Starmer’s Purge: Dishonest, Undemocratic, Unwise
Keir Starmer’s decision to ban Jeremy Corbyn from standing as a Labour MP isn’t only an attack on the Left – it is an enforced erosion of the dissent that is vital for a healthy party and democratic society.
On Tuesday this week, just 24 hours before a meeting of Labour’s National Executive Committee (NEC), committee members received a motion tabled by the leader of the Labour Party, Keir Starmer, proposing the withdrawal of Labour’s endorsement of the Member of Parliament for Islington North, and Starmer’s predecessor, Jeremy Corbyn.

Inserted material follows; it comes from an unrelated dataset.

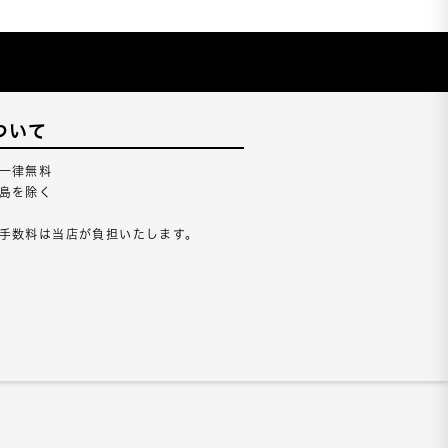
ついて
一律無料
島を除く
手数料は当店が負担いたします。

The tabling of the motion confirmed the leadership’s thinly veiled plans to remove Jeremy Corbyn as a Labour MP. This marks the culmination of Starmer’s all-out assault on the left of the party undertaken since he was elected in April 2020 on a platform espousing party unity and left-wing policy commitments.
This move was made not with the intention of attracting the approval of Labour members, or in the interests of Labour’s electoral chances, as was claimed, but for the approval of a narrow audience of assorted right-wing journalists, CEOs, lobbyists and media barons who want constant reassurance that His Majesty’s Opposition no longer poses a threat to their interests.
From its inception, the Labour Party has prided itself on being a broad church, encompassing members from a range of socialist and social democratic traditions who have found a home in the only political party able to meaningfully represent working people and challenge Conservative governments.
During my time in the party, this has always been on display at a local level, where members with differing views have been able to unite around candidates from all factions of the party. Labour’s current leadership appears to reject our party’s historical tradition and seeks to turn what should be the home of progressives and socialists into a narrow faction.
The move to ban Jeremy Corbyn from standing as a Labour candidate in a constituency that has returned him to parliament on no less than ten occasions is both deeply undemocratic and poses a serious threat to the future of all socialist members and MPs in the party. We should not consider this a one-off or dismiss its significance.
The motion justified preventing Corbyn’s candidacy by referencing the party’s poor performance in the 2019 general election and asserting that allowing him to stand would diminish the party’s electoral prospects, a standard that has never before been applied to previous Labour leaders. This sets a precedent to prevent any current Labour MP from re-standing on the flimsiest of pretexts.
Rather than a broad church, Starmer and his allies now want to run the party as a narrow factional sect, where debate and dissent are not tolerated.
This week’s motion provoked an outpouring of support from Labour members who reached out to me, urging me to oppose it. Many of them have similar working-class backgrounds to my own, not Oxbridge-educated lawyers, but community activists, teachers, nurses, and delivery drivers who were encouraged to participate in politics for the first time by Jeremy’s leadership. They demanded we vote it down and pleaded with Starmer to end his attacks on his own party.
Their pleas were lost on Starmer. He and his acolytes engineered this motion with the explicit aim of forcing out Labour members who supported Jeremy Corbyn, who would be at risk of expulsion if display solidarity with or campaign for him.
Starmer and his team appear to envision a party model similar to that of the US Democrats. They would rather transform a ‘powered by people’ into a party bankrolled by millionaires where decision-making is centralised in HQ rather than in our CLPs or at party conferences.
This is part of a wider pattern of excluding left-wing politics from the party, evidenced by the candidates selected to fight the next election, who are almost exclusively from the party’s right. If allowed to continue, the ramifications of this campaign to stamp out the Left will be to create a toxic political culture and produce a Labour Party that is ill-equipped to meet the challenges facing the country.
Removing the Left from the Labour Party means removing from political life advocates for redistributing wealth, strengthening the role of trade unions and nationalising public utilities, and excluding wider debates around how and in whose interests the economy should be run—vital if we are to address Britain’s deep inequalities but at risk of effectively being ruled out of political discourse.
At a time of increasing authoritarianism, with the right to strike and protest under attack, it also means losing the most committed defenders of civil liberties from Parliament and wider mainstream political life. It means excluding from politics the only consistent anti-war voices, who have been vindicated in their opposition to Britain’s often disastrous foreign policy interventions, such as in Libya, Iraq and Afghanistan.
All polls indicate that Labour will win the next election and that Keir Starmer will be Britain’s next prime minister. The behaviour of the party’s leadership towards its own members and MPs should not only concern socialists; it matters to everyone who recognises the importance of pluralism to a healthy democracy.